ED H: I hand finish all the lugs then cut the carbon tubes that will make up the frame. The tubes arrive in 3m lengths, and were designed by Ben for specific loads, strength and stiffness characteristics in different parts of the frame. To assemble the frame we use double lap joints which are insanely strong. – the whole frame is built not to fatigue and can take a 12G landing. A fighter pilot blacks out at 9G…
I apply adhesive to overfill the joints, push the tubes in, then clean the excesses with 99% alcohol! The adhesive is left to cure, then the frame is handed over to Pete Michaliszyn (Gee’s World Cup mechanic) who finishes the build and oversees the testing process to ensure that the bike is optimally set-up to race.
PETE: We had quite a short window to test our first prototype (P1) and settle on sizing for Malaga so P1 was built with adjustable reach. The focus was on getting Gee and Rachel comfortable and ironing out any major hiccups. The early prototypes we’re used to working with are usually mules, clunky, aluminium welded bikes, this is pretty slick. Gee and Rach both settled on the bike pretty quickly and were happy to stay with the geometry we’d worked on in the off-season. Prototypes 2 and 3 were finalised and built within a matter of weeks allowing both to be tested in Malaga in early Feb.
RACH: Yeah, Malaga allows us a predictable set of circumstances, the weather is fairly constant and the track isn’t going to change between each run.

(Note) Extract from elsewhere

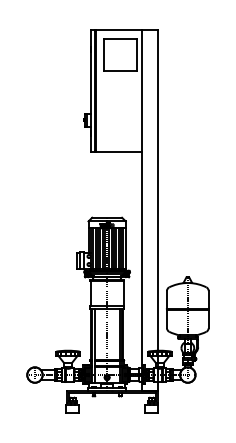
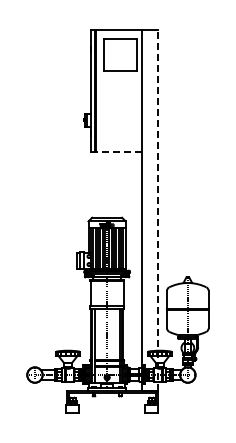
line at (118, 152): solid -> dashed
line at (157, 210): solid -> dashed
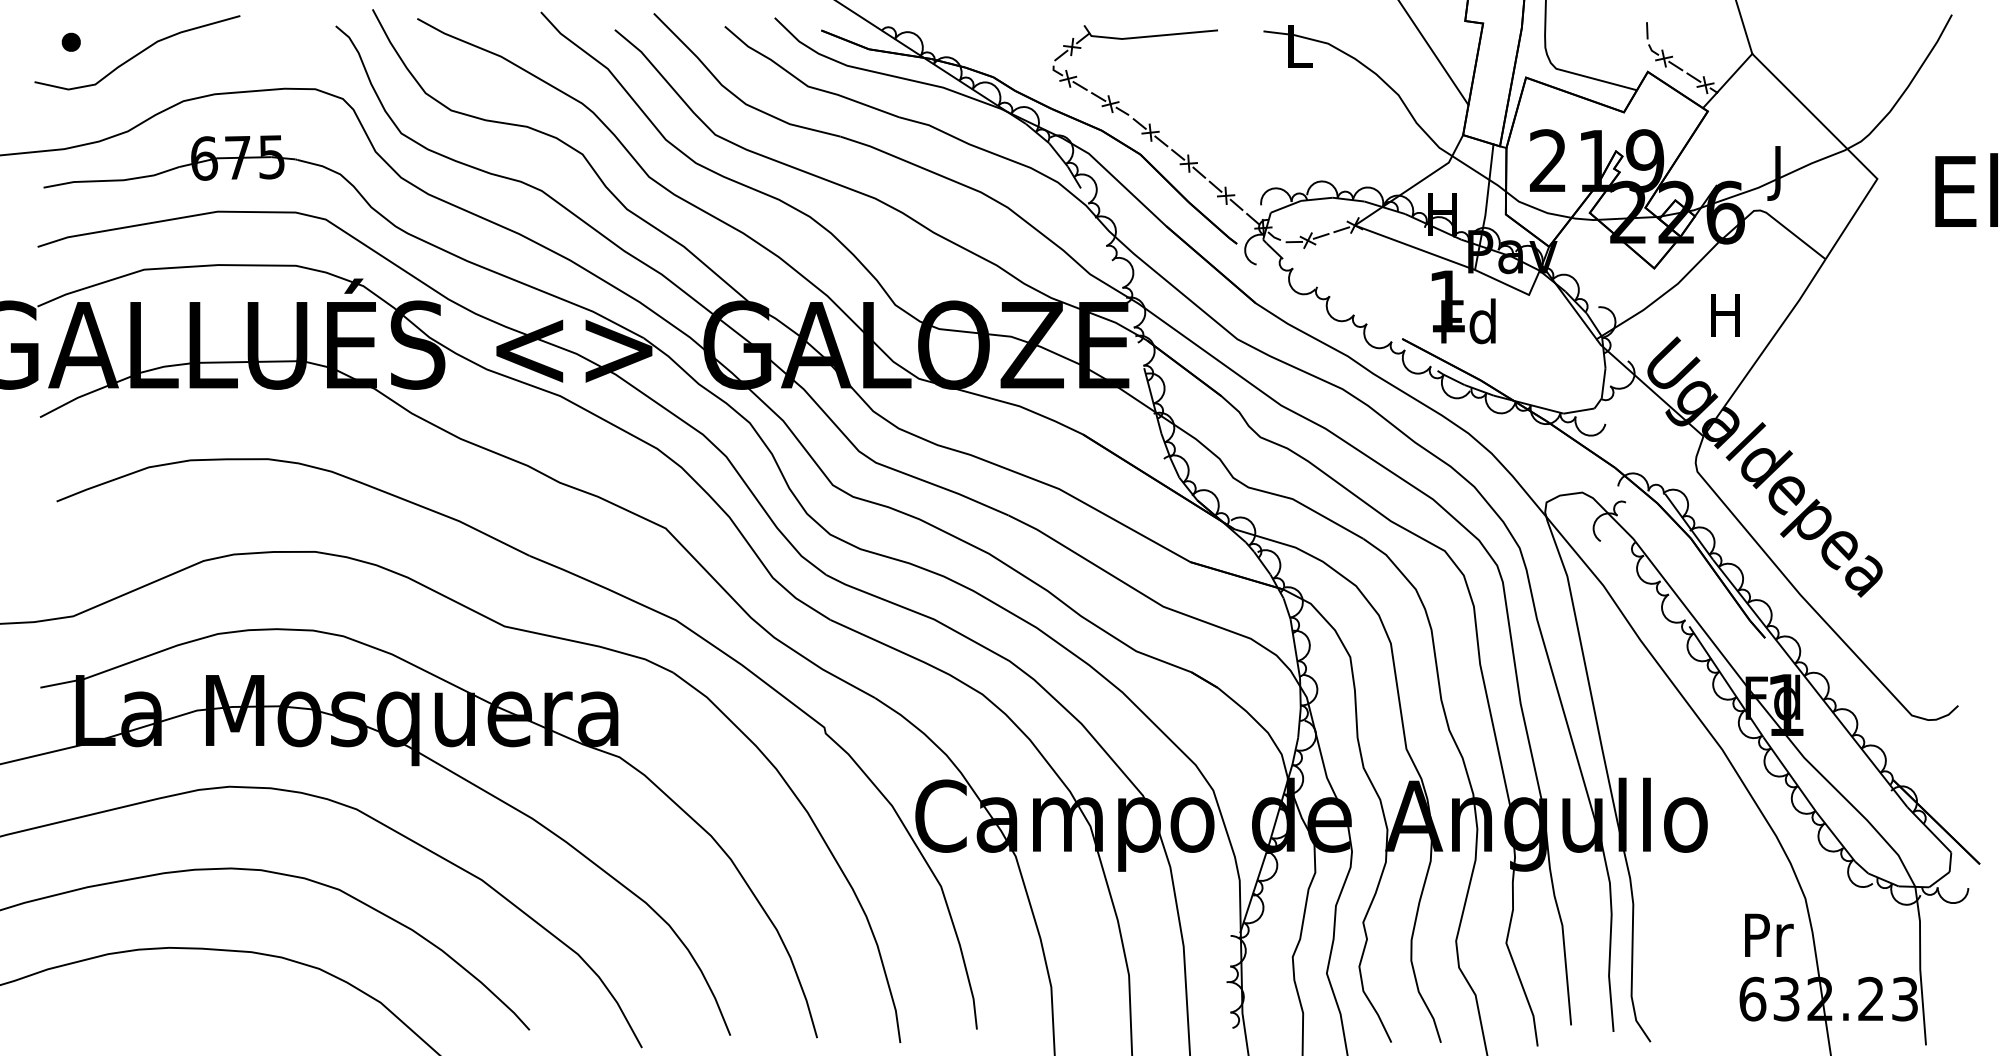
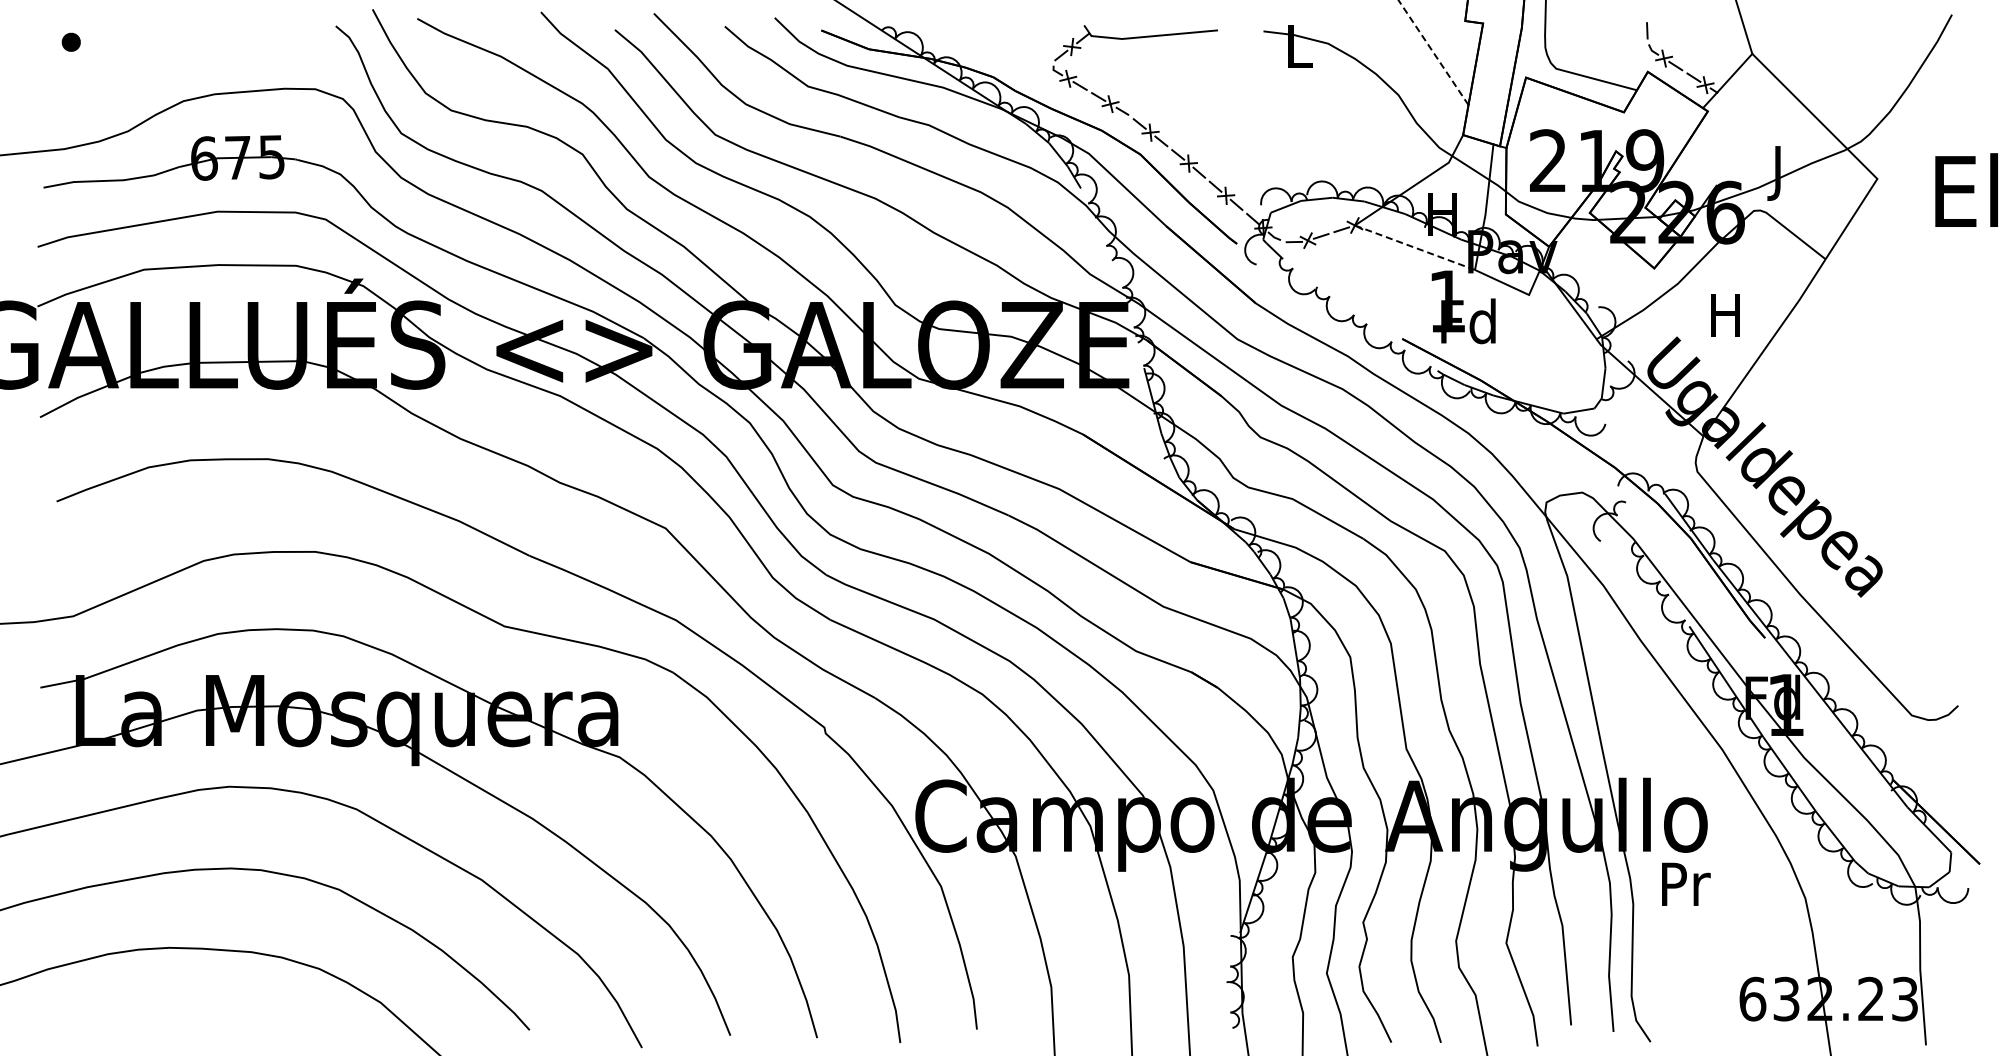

DAN: With this bike we were literally starting from scratch, six weeks back it was numbers on a computer screen. There was no baseline for kinematics, spring rates, progression, angles. Those predictable tracks were important for us to get a feel of where changes needed to happen.
Gee: Whenever you get on a bike in January/February even if it feels good, you’re probably not up to pace, by the first World Cup you’ll probably want something very different in terms of set-up.
DAN: Yeah, so even though the progression rate felt good on the rear end we were already up quite high on the spring rate – and it was February with plenty of speed still to be found. We’ll be trying out a few different things as we get closer to racing.
[R]: Tell us a bit more about the rest of your set-up?
RACH: We’re back with Continental and with Stans Notubes. Then we’ve got Trickstuff brakes which are mint! FSA bring seatposts and drivetrain, cockpit, pedals and mudguards remain with Renthal, Crankbrothers and Rockguardz and we’re working on a custom saddle with WTB.
What felt different about testing this year compared with previous years?
GEE: It’s exciting that we were doing this for ourselves but in the end, when you’re testing it’s about the time on the clock. Some fast runs went down! It’s so much fun pushing the bike harder and harder and seeing what it can do.
DAN: It feels like there’s a whole other level to strive for. At early season training camps the usual focus is becoming a better athlete. For us to be out there with the mindset of winning races but at the same time improving our own bike, our own brand, it means we take every detail seriously.
As you’ve just discovered, the formidable racing trio-family have certainly thrown caution into the wind with this highly ambitious new in chapter of their careers. Will it be a recipe for success? Time will be the judge of that. One thing is for certain though, we’re looking forward to following their racing progress this coming season and beyond as they set off to grow Atherton Bikes into its own empire.